More Liquidity?

The holy grail of macroeconomics is to integrate the real and monetary sides of economics. One needs a good balance between the two: one shouldn’t be too much on one side.

In a recent article, Monetary Policy in a Post-Crisis World: Beyond the Taylor Rule for INET, Perry Mehrling correctly identifies the flow of funds approach and Morris Copeland. He says:

Maybe time to look back at Copeland, reconstructing his money flow approach for the modern world? That’s where I’m placing my bet.

Although, his article seems right in lots of parts, it seems to identity purely monetary factors in identifying solutions to the problems of this world. Mehrling says:

From a money flow perspective, there are logically only three sources of funds for agents who find themselves in deficit on the goods and services account.

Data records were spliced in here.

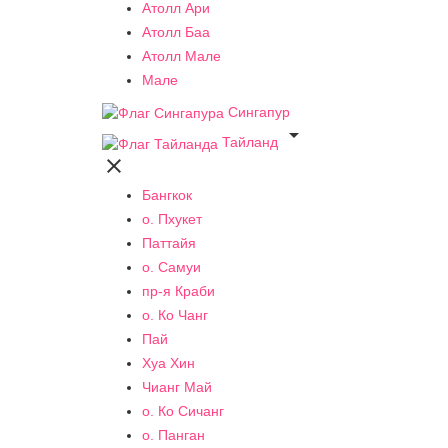
Атолл Ари
Атолл Баа
Атолл Мале
Мале
Сингапур

Тайланд

Бангкок
о. Пхукет
Паттайя
о. Самуи
пр-я Краби
о. Ко Чанг
Пай
Хуа Хин
Чианг Май
о. Ко Сичанг
о. Панган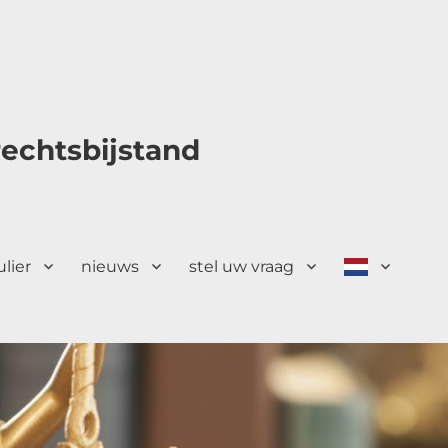
echtsbijstand
ulier
nieuws
stel uw vraag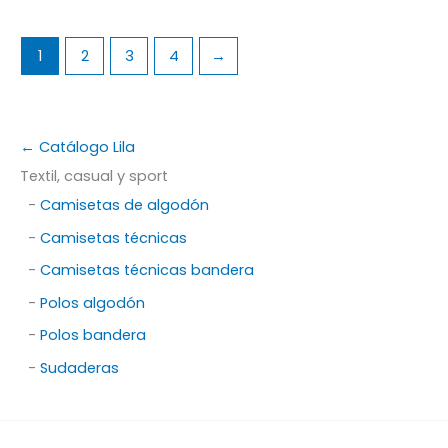
1
2
3
4
→
← Catálogo Lila
Textil, casual y sport
-
Camisetas de algodón
-
Camisetas técnicas
-
Camisetas técnicas bandera
-
Polos algodón
-
Polos bandera
-
Sudaderas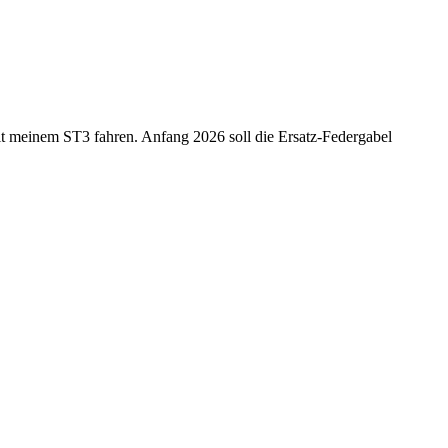
it meinem ST3 fahren. Anfang 2026 soll die Ersatz-Federgabel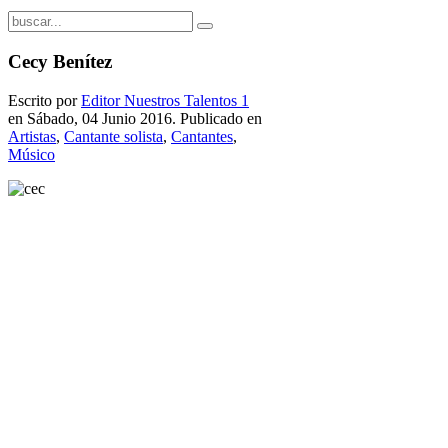
Cecy Benítez
Escrito por
Editor Nuestros Talentos 1
en Sábado, 04 Junio 2016. Publicado en
Artistas
,
Cantante solista
,
Cantantes
,
Músico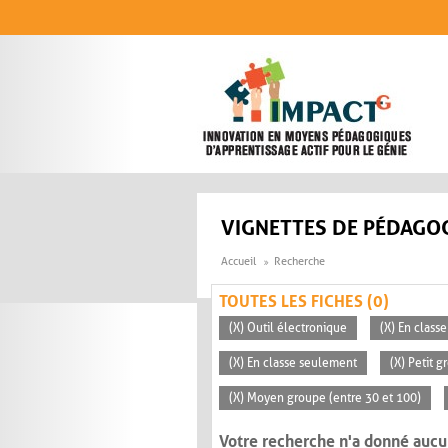
Aller au contenu principal
VIGNETTES DE PÉDAGOG
Accueil
Recherche
TOUTES LES FICHES (0)
(X) Outil électronique
(X) En classe
(X) En classe seulement
(X) Petit g
(X) Moyen groupe (entre 30 et 100)
Votre recherche n'a donné aucu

They can dishoard (spend money balances), borrow, or sell some asset. In the argument sketched above, I have suggested that post-war institutional developments have followed a course emphasizing first dishoarding, then borrowing, and then selling, i.e. monetary liquidity, then funding liquidity, then market liquidity. All three are now in play, but the new one is market liquidity. That’s the one that broke in the global financial crisis, and that’s the one we need to fix in order to get the system working again.

While the first part of the argument is correct, I am not sure how fixing “liquidity” is needed to get the system working again. In my reading of Mehrling, he comes across as someone who stresses too much on the monetary side of things and this is another example of it. What do we need to do to fix liquidity exactly? More central bank asset purchases?

The solution to the problems of the world can come about if there is a coordinated fiscal expansion combined with balance of payments targets, to say the least. I am not sure how liquidity fits into this. After the financial crisis which started in 2007, this may have been the case: what was needed was providing liquidity to the financial system. In the U.S., Euro Area and the rest of the world, central banks have helped to provide liquidity to ease financial conditions. But right now—at least in the advanced world—interest rates are low and just lowering them further won’t help increase production. And the same with “liquidity”.

Hence I am unclear about Merhling’s solutions. It’s monetary hippyness.